Título: Nas entrelinhas
Autor: Pinto, Paulo Silva
Fonte: Correio Braziliense, 02/07/2011, Política, p. 4

Quando a diplomacia se torna irrelevante

O WikiLeaks lança uma questão sobre o trabalho dos diplomatas em todo o mundo: quais de seus serviços são realmente significativos e qual parte não passa de uma relíquia do século 19

A Câmara Legislativa do Distrito Federal não precisou fazer nada para aparecer mal na foto nesta semana. Na leva de documentos divulgados pelo WikiLeaks há um telegrama do então embaixador dos Estados Unidos no Brasil em 2004, John Danilovich, no qual ele qualifica o Legislativo local de "refúgio de canalhas". Dos leitores do Correio que se manifestaram na coluna Desabafo, nenhum discordou da opinião do embaixador. Muitos acham até que a crítica foi comedida.

Para os deputados distritais, certamente era melhor passar a semana sem essa. Mas será que isso trouxe algum dano real para eles? Se for realizada uma pesquisa de imagem do Legislativo brasiliense ¿ ou de qualquer outro lugar do país ¿, é muito provável que o resultado seja negativo. O difícil, porém, é acreditar que alguém mudou de ideia sobre o tema depois que a opinião de Danilovich se tornou pública. Como se existisse um eleitor para quem, até alguns dias atrás, a Câmara Legislativa era povoada por pessoas honestas e comprometidas com o bem da população. E então ele leu a opinião do ex-embaixador norte-americano e se deu conta de que não é nada disso.

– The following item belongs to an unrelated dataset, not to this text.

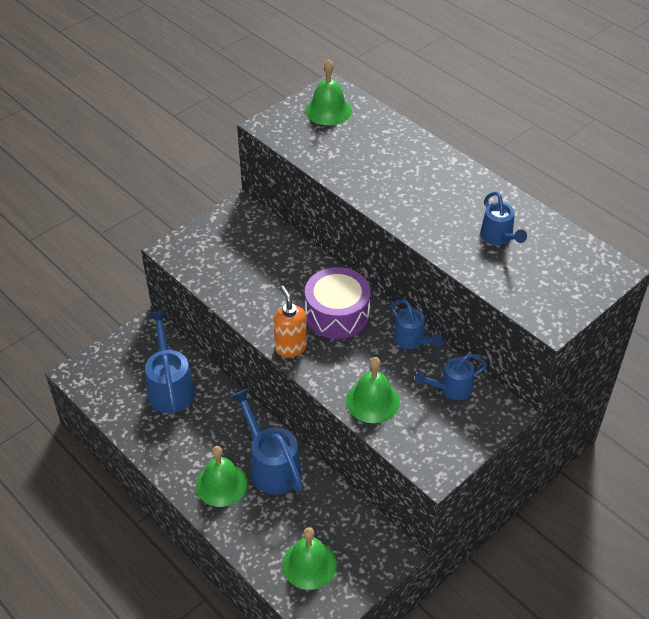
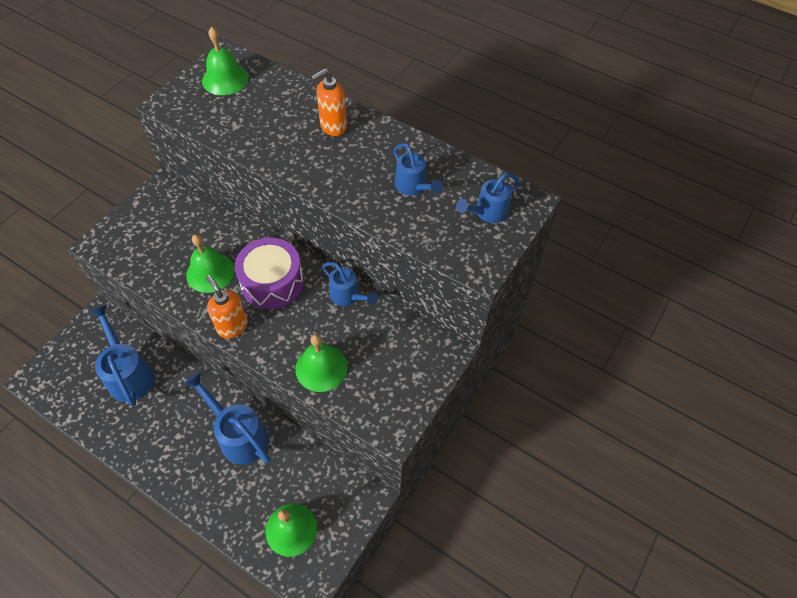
camera: 15 degrees left, 10 degrees up
(221, 484) = (194, 465): green bell -> green bell (210, 272)
(428, 170) = (333, 127): none -> orange soap dispenser
(451, 388) = (393, 339): blue watering can -> blue watering can (487, 212)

A imagem negativa pode rondar uma casa legislativa sem mudar nada. No caso de um governo, é bem diferente. Se as opiniões forem desfavoráveis, o chefe do Executivo tende a não ser reeleito, ou a não eleger um sucessor do mesmo grupo político. No caso de uma câmara ou uma assembleia, o que os eleitores podem fazer? Certamente podem votar na eleição seguinte em nomes de pessoas que não estão lá, provocando uma renovação maior ou menor das bancadas. Mas é altamente improvável que ocorra uma renovação radical ¿ muito menos total.

O que vale na frase de Danilovich é sobretudo o efeito catártico. É algo que aparece sempre que se consegue desvendar a verdade por trás do cinismo. Há um certo prazer em pensar que quando o embaixador cumprimentava deputados brasileiros em eventos sociais estava de fato pensando que eles eram "um bando de canalhas". Mas a diversão está só no fato de isso vir a público. Não é algo tão surpreendente descobrir que esse era o verdadeiro pensamento de Danilovich, um empresário que, por ser amigo de George W. Bush, ganhou o cargo de embaixador dos Estados Unidos, primeiro na Costa Rica e depois no Brasil.

Também é divertido imaginar que o embaixador chinês Chen Duqing fazia mesuras a seus interlocutores ao visitar Santos, em 2008, enquanto pensava em segredo que nunca havia visto um porto pior do que o da cidade. É isso o que afirmou ao embaixador norte-americano no Brasil, que àquela altura já era outro: Clifford Sobel. Duqing também lhe disse que o fato de o Brasil não ter consolidado seu desenvolvimento econômico comprometia a meta de reduzir a desigualdade social. Alguém está realmente frustrado ao descobrir a opinião do embaixador? Alguém imagina que os chineses consideram o Brasil um modelo de desenvolvimento? Já apareceram no WikiLeaks frases bem mais divertidas que as desta semana. Os diplomatas norte-americanos na Rússia chamaram o presidente Dmitri Medvedev de Robin, enquanto o primeiro ministro e ex-presidente Vladimir Putin era para eles o Batman.

O que realmente surpreende em tudo isso é o fato de os diplomatas se ocuparem de platitudes, de transformarem em documentos de Estado frases que parecem extraídas de uma conversa de bar. As mensagens que eles enviam aos seus governos são chamadas telegramas exatamente porque o hábito vem de uma época distante, em que mandar palavras em tempo real para o outro lado do mundo era caríssimo. Hoje um e-mail tem custo zero. Mas a disponibilidade de informação é imensamente maior do que há algumas décadas. De que serve uma pessoa elencar informações que são conhecidas e compartilhadas por todo mundo e que muitas vezes não ultrapassam o preconceito que trazem de seus países a respeito do lugar onde se encontram? Difícil compreender.

É verdade que as mensagens divulgadas pelo WikiLeaks não são as que estão no nível máximo de confidencialidade. E também é verdade que espera-se de embaixadores muito mais do que enviar mensagens a seus países. Ainda assim, o WikiLeaks lança uma questão sobre o trabalho dos diplomatas em todo o mundo: quais de seus serviços são realmente significativos e qual parte não passa de uma relíquia do século 19.